The book was well received by the media. It constantly features in the Top 5 of many newspapers in India. The Asian Age ranked it No. 1 for 3 weeks when it was released. According to The Times Of India, "it is a fun read which takes the Indian chick-lit way beyond mush and smut, right to freakily naughty. Her writing is very young, very now and very funny.
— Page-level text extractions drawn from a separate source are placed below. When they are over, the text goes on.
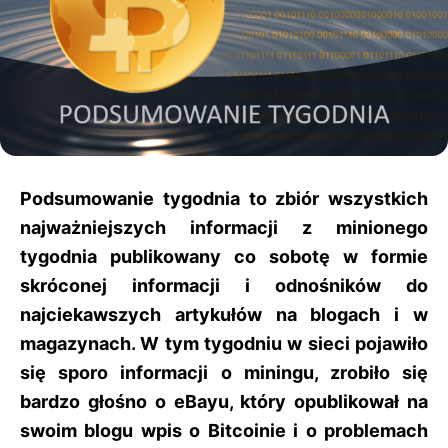
Podsumowanie tygodnia to zbiór wszystkich
najważniejszych informacji z minionego
tygodnia publikowany co sobotę w formie
skróconej informacji i odnośników do
najciekawszych artykułów na blogach i w
magazynach. W tym tygodniu w sieci pojawiło
się sporo informacji o miningu, zrobiło się
bardzo głośno o eBayu, który opublikował na
swoim blogu wpis o Bitcoinie i o problemach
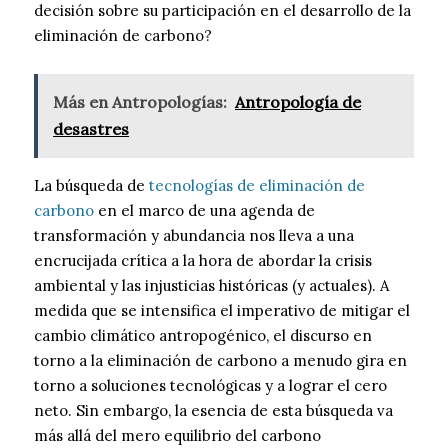
decisión sobre su participación en el desarrollo de la
eliminación de carbono?
Más en Antropologías:
Antropología de
desastres
La búsqueda de
tecnologías de eliminación de
carbono
en el marco de una agenda de
transformación y abundancia nos lleva a una
encrucijada crítica a la hora de abordar la crisis
ambiental y las injusticias históricas (y actuales). A
medida que se intensifica el imperativo de mitigar el
cambio climático antropogénico, el discurso en
torno a la eliminación de carbono a menudo gira en
torno a soluciones tecnológicas y a lograr el cero
neto. Sin embargo, la esencia de esta búsqueda va
más allá del mero equilibrio del carbono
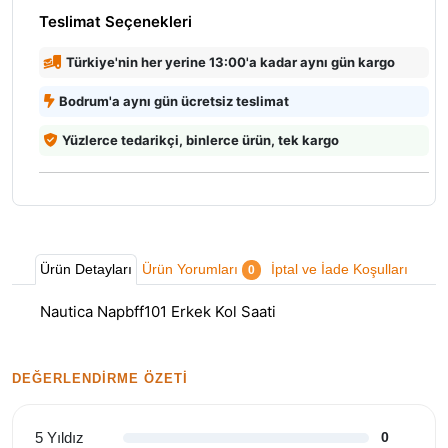
Teslimat Seçenekleri
Türkiye'nin her yerine 13:00'a kadar aynı gün kargo
Bodrum'a aynı gün ücretsiz teslimat
Yüzlerce tedarikçi, binlerce ürün, tek kargo
Ürün Detayları
Ürün Yorumları
İptal ve İade Koşulları
0
Nautica Napbff101 Erkek Kol Saati
DEĞERLENDIRME ÖZETI
5 Yıldız
0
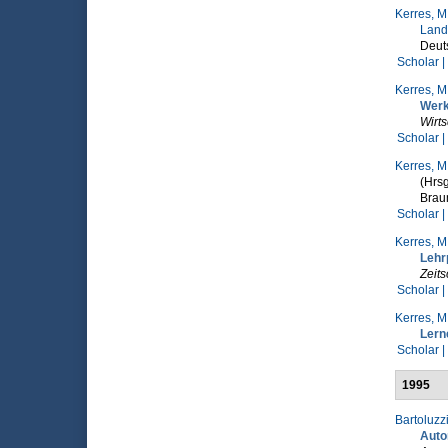
Kerres, M
Land
Deuts
Scholar |
Kerres, M
Werk
Wirts
Scholar |
Kerres, M
(Hrsg
Braum
Scholar |
Kerres, M
Lehr
Zeits
Scholar |
Kerres, M
Lern
Scholar |
1995
Bartoluzzi
Autom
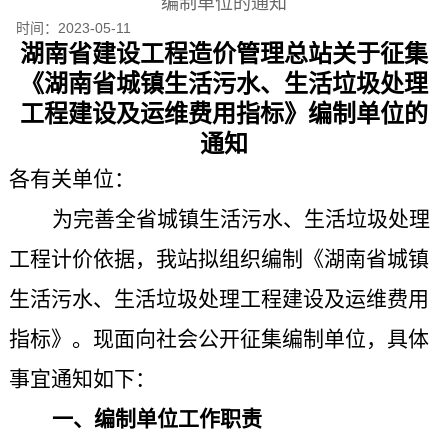
编制单位的通知
时间：
2023-05-11
湖南省建设工程造价管理总站
关于征集
《湖南省城镇生活污水、生活垃圾处理
工程
建设及运维费用
指标》编制单位的
通知
各有关单位：
为完善全省城镇生活污水、生活垃圾处理
工程计价依据，我站拟组织编制《湖南省城镇
生活污水、生活垃圾处理工程
建设及运维费用
指标》。现面向社会公开征集编制单位，具体
事宜通知如下：
一、编制单位工作职责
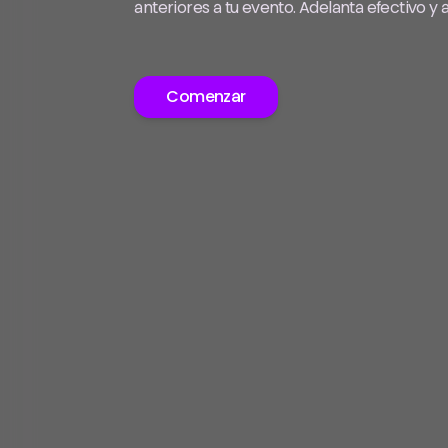
anteriores a tu evento. Adelanta efectivo y
Comenzar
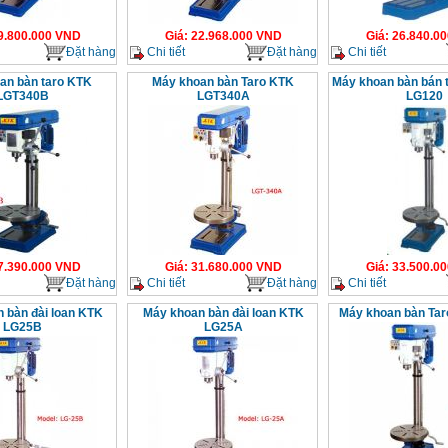
9.800.000
VND
Giá
:
22.968.000
VND
Giá
:
26.840.00
Đặt hàng
Chi tiết
Đặt hàng
Chi tiết
an bàn taro KTK
Máy khoan bàn Taro KTK
Máy khoan bàn bán 
LGT340B
LGT340A
LG120
7.390.000
VND
Giá
:
31.680.000
VND
Giá
:
33.500.00
Đặt hàng
Chi tiết
Đặt hàng
Chi tiết
 bàn đài loan KTK
Máy khoan bàn đài loan KTK
Máy khoan bàn Ta
LG25B
LG25A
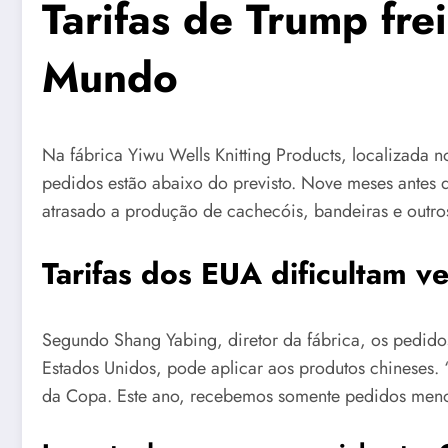
Tarifas de Trump fr
Mundo
Na fábrica Yiwu Wells Knitting Products, localizada 
pedidos estão abaixo do previsto. Nove meses antes d
atrasado a produção de cachecóis, bandeiras e outros
Tarifas dos EUA dificultam 
Segundo Shang Yabing, diretor da fábrica, os pedidos
Estados Unidos, pode aplicar aos produtos chineses
da Copa. Este ano, recebemos somente pedidos menor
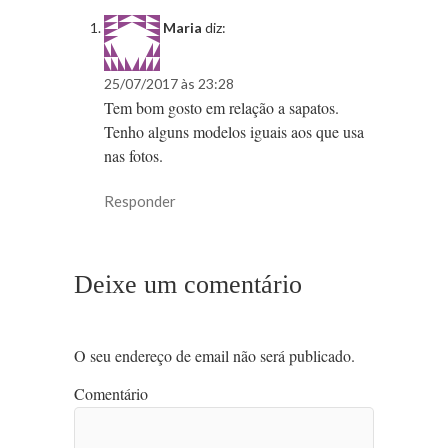
Maria
diz:
25/07/2017 às 23:28
Tem bom gosto em relação a sapatos.
Tenho alguns modelos iguais aos que usa
nas fotos.
Responder
Deixe um comentário
O seu endereço de email não será publicado.
Comentário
Her themes of cricket, love and politics are smartly topical." Apart from the novel's subject matter, cricket, that India is obsessed with, what makes the book unique in Indian publishing history is the whopping print run of 20,000 copies at the launch. "It is very unusual for any publisher in India to go in for such a huge print run for a commercial debut novel, but we were confident of The Zoya Factor right at the first time we read Anuja's manuscript," said V K Karthika, editor and publisher, HarperCollins Publishers India.

==Film adaptation==

The novel was optioned for a film by Shahrukh Khan's Red Chillies Entertainment production company, for a period of three years. As it didn't take off after three years, the rights were acquired by Pooja Shetty. The film was released on 20 September 2019. It was directed by Abhishek Sharma and starred Dulquer Salmaan and Sonam Kapoor.